Biol Direct. 2011 May 20;6:27. doi: 10.1186/1745-6150-6-27.
False discovery rate (FDR) control is commonly accepted as the most appropriate error control in multiple hypothesis testing problems. The accuracy of FDR estimation depends on the accuracy of the estimation of p-values from each test and validity of the underlying assumptions of the distribution. However, in many practical testing problems such as in genomics, the p-values could be under-estimated or over-estimated for many known or unknown reasons. Consequently, FDR estimation would then be influenced and lose its veracity.

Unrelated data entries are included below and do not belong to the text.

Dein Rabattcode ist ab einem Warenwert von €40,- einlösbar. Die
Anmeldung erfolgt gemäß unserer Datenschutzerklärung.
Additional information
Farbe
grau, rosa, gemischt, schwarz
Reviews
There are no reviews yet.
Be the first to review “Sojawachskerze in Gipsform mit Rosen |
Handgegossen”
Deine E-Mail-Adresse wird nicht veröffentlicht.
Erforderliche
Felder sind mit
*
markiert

We propose a new extrapolative method called Constrained Regression Recalibration (ConReg-R) to recalibrate the empirical p-values by modeling their distribution to improve the FDR estimates. Our ConReg-R method is based on the observation that accurately estimated p-values from true null hypotheses follow uniform distribution and the observed distribution of p-values is indeed a mixture of distributions of p-values from true null hypotheses and true alternative hypotheses. Hence, ConReg-R recalibrates the observed p-values so that they exhibit the properties of an ideal empirical p-value distribution. The proportion of true null hypotheses (π0) and FDR are estimated after the recalibration.
ConReg-R provides an efficient way to improve the FDR estimates. It only requires the p-values from the tests and avoids permutation of the original test data. We demonstrate that the proposed method significantly improves FDR estimation on several gene expression datasets obtained from microarray and RNA-seq experiments.
错误发现率(FDR)控制通常被认为是多重假设检验问题中最合适的误差控制方法。FDR 的估计准确性取决于每个检验的 p 值的估计准确性以及分布的基本假设的有效性。然而,在许多实际的检验问题中,例如在基因组学中,由于许多已知或未知的原因,p 值可能被低估或高估。因此,FDR 的估计会受到影响,失去其真实性。
我们提出了一种新的外推方法,称为约束回归再校准(ConReg-R),通过对其分布进行建模来重新校准经验 p 值,从而改善 FDR 估计。我们的 ConReg-R 方法基于以下观察结果:来自真实零假设的准确估计的 p 值遵循均匀分布,并且观察到的 p 值分布实际上是来自真实零假设和真实替代假设的 p 值分布的混合。因此,ConReg-R 重新校准观察到的 p 值,以使它们表现出理想的经验 p 值分布的特性。重新校准后,估计了真实零假设的比例(π0)和 FDR。
ConReg-R 提供了一种有效改善 FDR 估计的方法。它只需要检验的 p 值,并且避免了原始检验数据的置换。我们证明,该方法在从微阵列和 RNA-seq 实验获得的几个基因表达数据集中显著提高了 FDR 估计。